*Exercise requirements*
Copy every entry as is. Leave images out.

Skeletal landmark data
>>>>
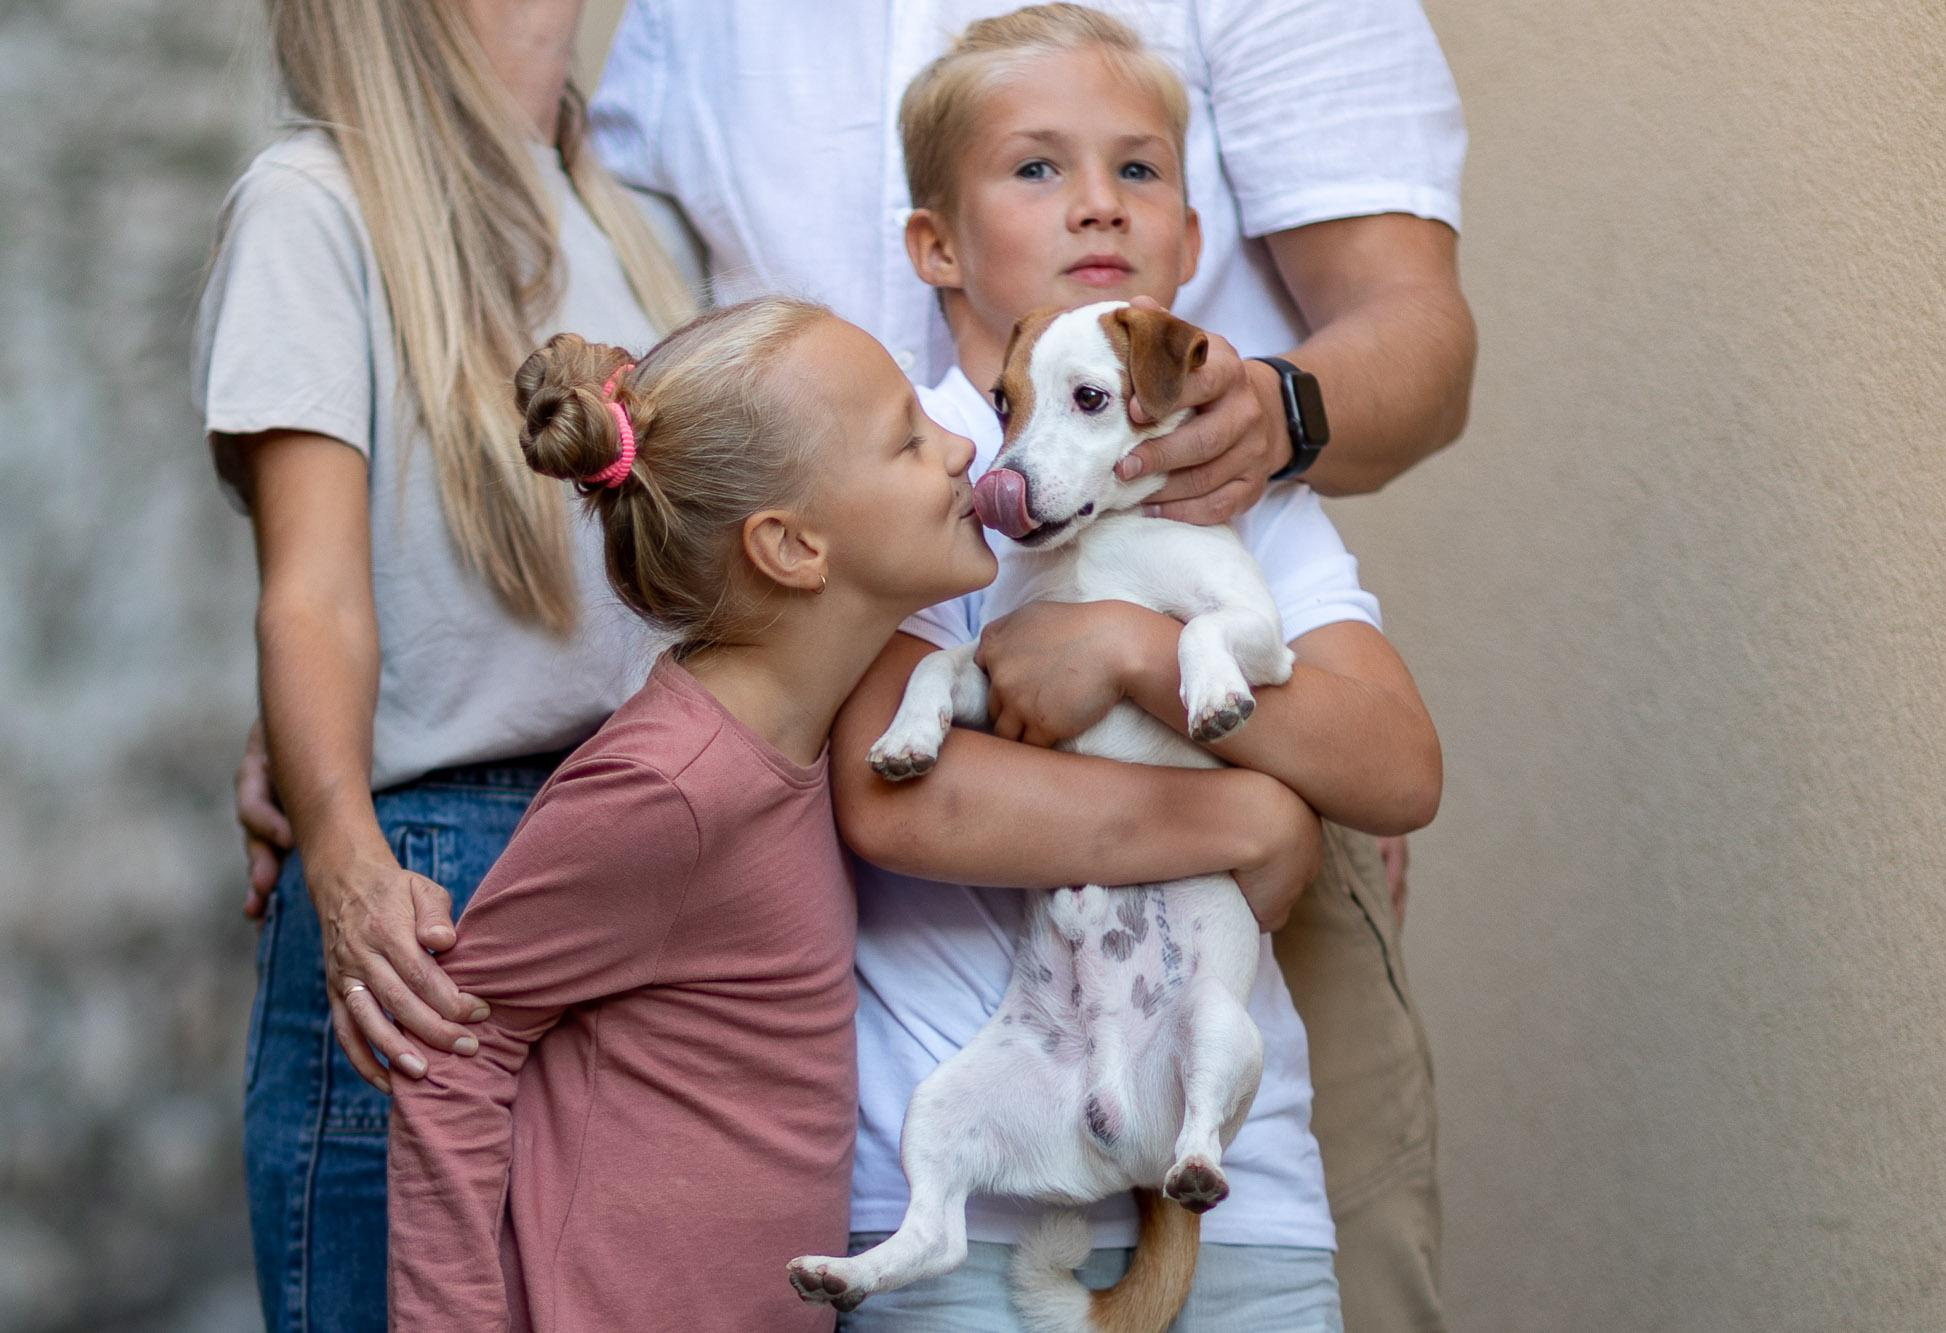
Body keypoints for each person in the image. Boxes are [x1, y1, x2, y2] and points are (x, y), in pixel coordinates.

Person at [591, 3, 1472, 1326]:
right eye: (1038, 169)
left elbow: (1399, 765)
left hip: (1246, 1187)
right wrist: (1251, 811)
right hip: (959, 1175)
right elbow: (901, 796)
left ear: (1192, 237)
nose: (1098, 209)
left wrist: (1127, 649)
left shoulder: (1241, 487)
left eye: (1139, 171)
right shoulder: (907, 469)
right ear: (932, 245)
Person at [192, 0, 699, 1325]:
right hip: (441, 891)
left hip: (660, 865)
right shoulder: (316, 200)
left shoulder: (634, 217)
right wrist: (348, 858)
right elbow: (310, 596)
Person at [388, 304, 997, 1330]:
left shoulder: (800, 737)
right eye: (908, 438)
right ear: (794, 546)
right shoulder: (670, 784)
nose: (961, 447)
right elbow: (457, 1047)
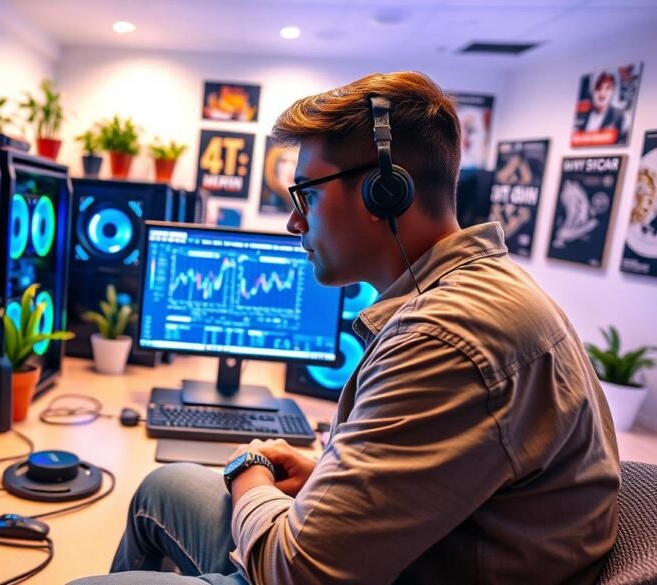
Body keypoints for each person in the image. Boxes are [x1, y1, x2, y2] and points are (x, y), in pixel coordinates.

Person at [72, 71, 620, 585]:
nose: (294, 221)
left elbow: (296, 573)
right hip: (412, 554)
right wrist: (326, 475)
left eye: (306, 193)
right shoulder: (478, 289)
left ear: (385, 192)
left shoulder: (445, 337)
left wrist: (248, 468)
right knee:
<<<<
*Solution to the problem*
Body keypoints for each person in the image. Boxes are [x1, y1, x2, y2] and points are (x, y), in pixel coordinates.

Person at [591, 3, 1472, 1326]:
right eye: (1038, 169)
left elbow: (1399, 765)
left hip: (1246, 1187)
right wrist: (1251, 811)
right hip: (959, 1175)
right elbow: (901, 796)
left ear: (1192, 237)
nose: (1098, 209)
left wrist: (1127, 649)
left shoulder: (1241, 487)
left eye: (1139, 171)
right shoulder: (907, 469)
right ear: (932, 245)
Person at [192, 0, 699, 1325]:
right hip: (441, 891)
left hip: (660, 865)
right shoulder: (316, 200)
left shoulder: (634, 217)
right wrist: (348, 858)
right elbow: (310, 596)
Person at [388, 304, 997, 1330]:
left shoulder: (800, 737)
right eye: (908, 438)
right ear: (794, 546)
right shoulder: (670, 784)
nose: (961, 447)
right elbow: (457, 1047)
Body keypoints for each person in the image. Boxes are [x1, y1, x2, y2] and points are (x, y), in pixel coordinates.

Person at [72, 71, 620, 585]:
nose: (294, 221)
left elbow: (296, 573)
right hip: (412, 554)
right wrist: (326, 475)
left eye: (306, 193)
right shoulder: (478, 289)
left ear: (385, 192)
left shoulder: (445, 337)
left wrist: (248, 468)
right knee:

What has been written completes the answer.